Sözlerime başlamadan önce öncelikle, Türk Silahlı Kuvvetleri içerisine sızmış üniformalı FETÖ terör örgütü mensupları tarafından 15 Temmuz 2016 tarihinde gerçekleştirilen kanlı darbe girişimini şiddetle kınıyorum. Millî iradeyi, demokrasiyi ve hukuku ortadan kaldırmak amacıyla gerçekleştirilen bu darbe girişimi başta Başkomutanımız ve Cumhurbaşkanımız Sayın Recep Tayyip Erdoğan'ın göstermiş olduğu cesaretle, göstermiş olduğu duruşla beraber sokaklara, kışlalara, havalimanlarına inen milyonlarca vatandaşımızın kararlı duruşuyla beraber çok kısa sürede bertaraf edilmiştir. Aynı şekilde, o gün Türkiye Büyük Millet Meclisinde, millî iradenin temsil edildiği bu kutsal çatı altında -milletvekillerimizin olduğu bilinmesine rağmen- bombaların altında cesurca mücadele eden, cesurca burayı terk etmeyen milletvekillerimizin kararlı duruşu takdire şayandır. Tüm siyasi partilerimize teşekkür ediyoruz. Çünkü, siyasi partilerin darbe karşısında net bir duruş ortaya koyması darbecilerin hevesini kursağında bırakmıştır.

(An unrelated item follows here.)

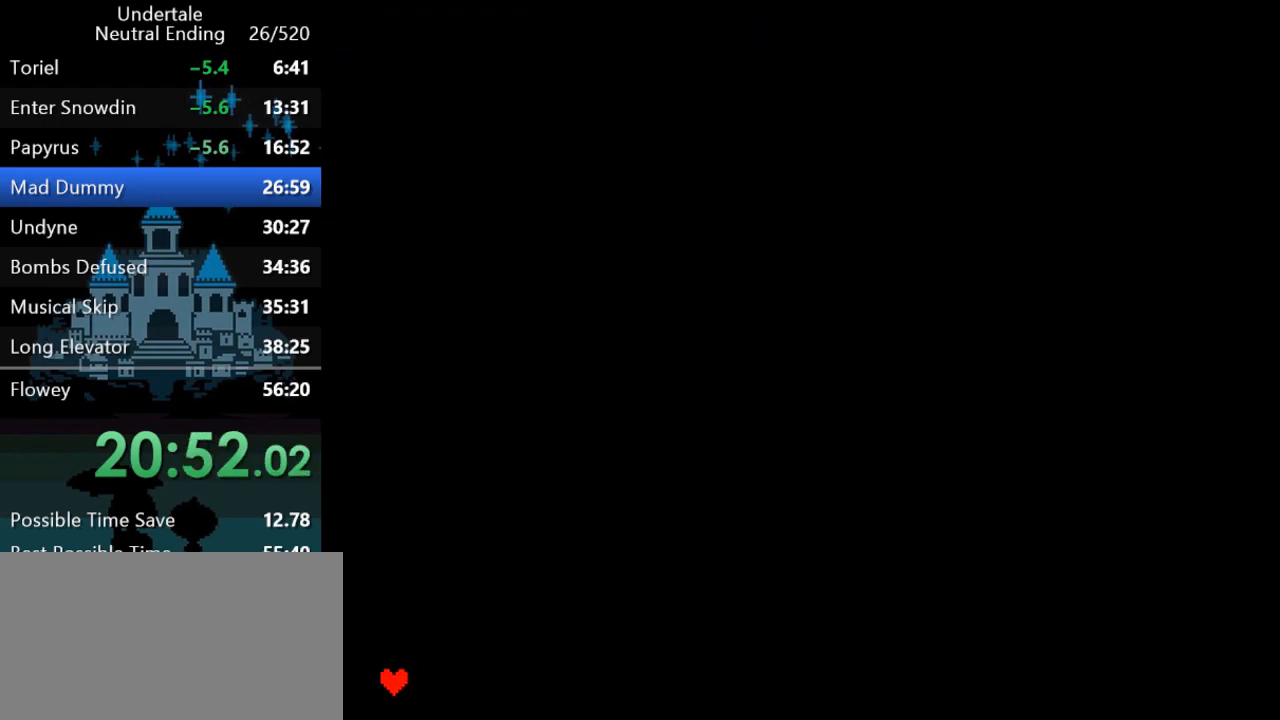
{"keys": ["return", "up", "x", "z"], "events": [[167, "left", "down"], [200, "z", "down"], [250, "left", "up"], [250, "z", "up"], [283, "return", "down"], [317, "z", "down"], [350, "return", "up"], [350, "z", "up"], [383, "return", "down"], [383, "z", "down"], [450, "return", "up"], [450, "z", "up"], [483, "return", "down"], [483, "up", "down"], [483, "x", "down"], [483, "z", "down"]]}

Aynı şekilde, yazılı ve görsel basının, medya kuruluşlarının darbecilere teslim olmaması, yine Türk Silahlı Kuvvetleri içerisinde ve emniyet içerisindeki kahraman güvenlik güçlerinin "Bu kalkışmayı tanımıyoruz, bu, vatana ihanettir." diyerek darbecilerin karşısında dimdik bir şekilde durmaları neticesinde ülkemiz büyük bir felaketten kurtarılmıştır.

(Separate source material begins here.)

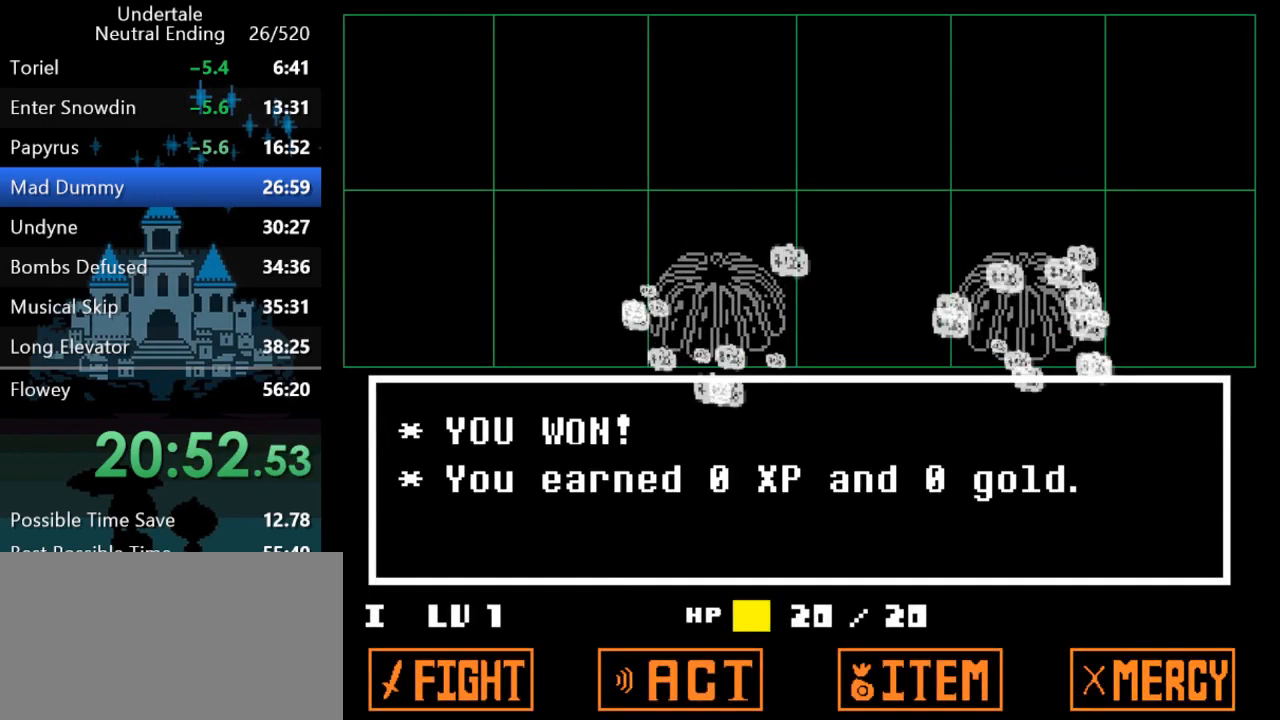
{"keys": ["up"], "events": [[17, "x", "up"], [17, "z", "up"], [50, "return", "up"], [50, "x", "down"], [83, "return", "down"], [117, "x", "up"], [150, "return", "up"], [150, "x", "down"], [150, "z", "down"], [183, "return", "down"], [183, "x", "up"], [183, "z", "up"], [250, "return", "up"], [317, "return", "down"], [350, "return", "up"]]}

Sayısız kahramanlıklar, muazzam bir destan ortaya çıkmıştır. Bunu yeni Türkiye'nin ileri demokrasi anlayışının ilk yansıması, ilk müjdesi olarak değerlendirmekteyiz. Çanakkale'de neler yaşanmışsa benzerinin 15 Temmuz gecesinde bir başka hâlini yaşadık, bir başka hâli tezahür etmiştir. İstiklal Marşı'nın her bir mısrası o gece yeniden vücut bulmuştur.

Şehitlerimizi rahmetle, minnetle, şükranla anıyoruz. Onlarla iftihar ediyoruz. Aynı şekilde, o gece kahramanlık ortaya koyan, tankların altına yatan, paletlerin önüne serilen ve her türlü tehdide, her türlü zorluğa rağmen, bir adım dahi atsa öleceğini bilmesine rağmen büyük bir kahramanlık örneği gösteren gazilerimizle gurur duyuyoruz. Meydanları dolduran her bir vatandaşımız bizlerin kahramanıdır.

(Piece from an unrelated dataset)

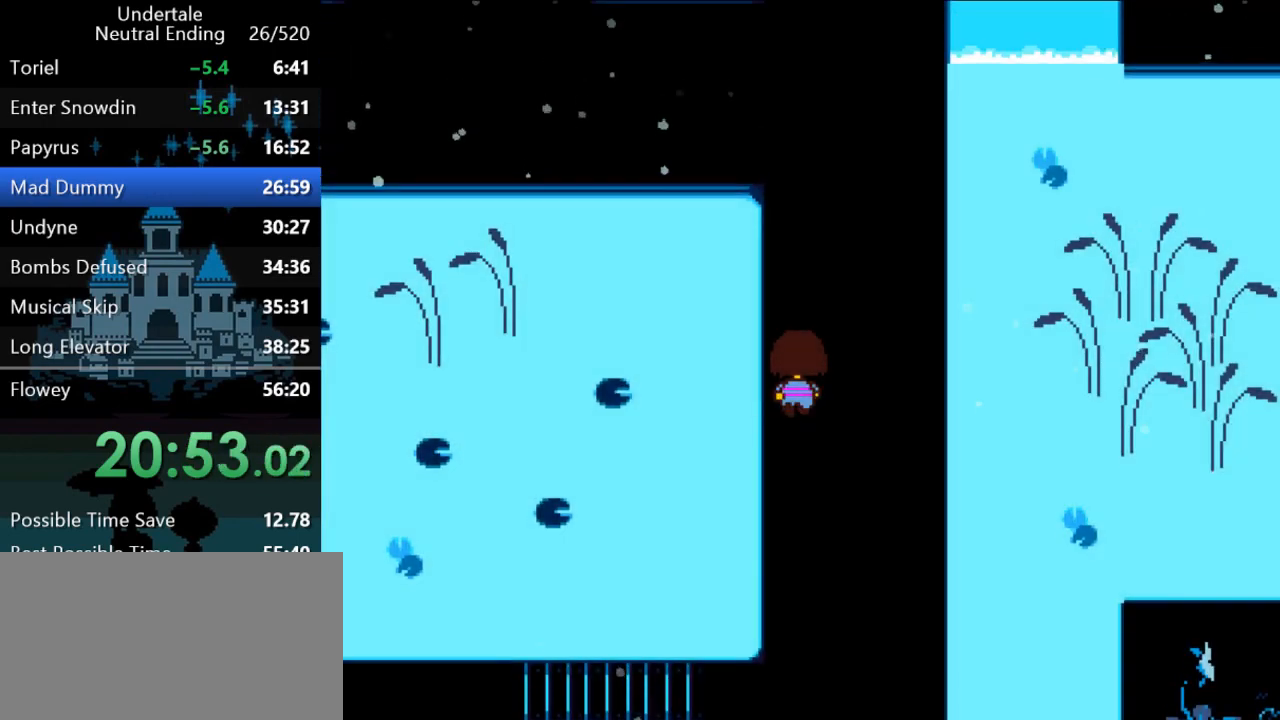
{"keys": ["up"], "events": []}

Aynı şekilde, değerli milletvekilleri, bu FETÖ terör örgütüyle mücadelemiz tüm siyasi partilerin bu kararlı duruşuyla, bu uzlaşma kültürü içerisinde devam edecektir. FETÖ terör örgütünün katil, hırsız, sinsi bir örgüt olduğunu hep beraber gördük, apaçık ortaya çıkmıştır. Katil bir terör örgütüdür çünkü sokaktaki, bayrağından başka silahı olmayan masum insanları öldürmesiyle birlikte katil bir örgüt olduğunu gördük. Sinsi bir örgüttür çünkü çok gizli bir yapılanmayla beraber devletin stratejik kurumlarında nüfuz sahibi olmuşlardır. Hırsız bir örgüttür çünkü devletin kurumlarına KPSS ve diğer sınav sorularını çalarak yerleşmeyi amaç edinmişlerdi. Hain bir örgüttür çünkü ülkemizi, Türkiye'yi dışarıda karalama çalışması, karalamak amacıyla lobi çalışması yaparak ülkemizi zor durumda bırakmaya çalışmıştır.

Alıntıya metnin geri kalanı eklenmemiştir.